- [SUPPLIED TEXT]
----------------------------------------
Till It's Too Dark to See
It's hard to write about the people I love. How to possibly put them to words? I gave it my best shot here. Dear reader, I'd like to introduce you to my friend Greg.
I wrote the first draft of this piece last year after moving back to western Mass to be with Tana while she finished her MSW. Sharing it now, with Greg’s blessing, a little stocking stuffer for my buddy, and for you.
My friend Greg was slicing an onion the other night and took off the tip of his thumb. 1/16th of an inch, he told me. He’s a carpenter, so he would know. It’s not the first time he’s lost a part of himself to a blade. He cut off the ends of two (different) fingers with a tablesaw a few years ago. This time, however, with the onion, was the first time his recently estranged fingerflesh ended up in his mouth. Because, he kept cooking while his girlfriend, Erica, hurried to get bandages. Before she could wrap up his bloody thumb he dumped the onions into the frying pan with the mushrooms. It was ramen that night. Never get between a man and his ramen. It wasn’t till the end of dinner that he thought, you know, this particular mushroom seems a bit tough, a bit gummy, and sure enough, he was eating himself. Quickly, he removed the morsel from his mouth and pretended to flick it at Erica, who yelled at him and almost threw up.
We met this afternoon to play tennis in the early winter cold on the courts of the local high school. His thumb was quite bloody beneath the bandage, and soon his blood spotted all six tennis balls. We played on.
----------------------------------------
Can you reproduce, word for word, the stretch of the Greg essay above from "I wrote the" through "and for you."?

- [PROVIDED INFORMATION]
----------------------------------------
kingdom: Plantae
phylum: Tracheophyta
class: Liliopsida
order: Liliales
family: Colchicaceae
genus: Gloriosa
----------------------------------------
- [EXPECTED ANSWER]
I wrote the first draft of this piece last year after moving back to western Mass to be with Tana while she finished her MSW. Sharing it now, with Greg’s blessing, a little stocking stuffer for my buddy, and for you.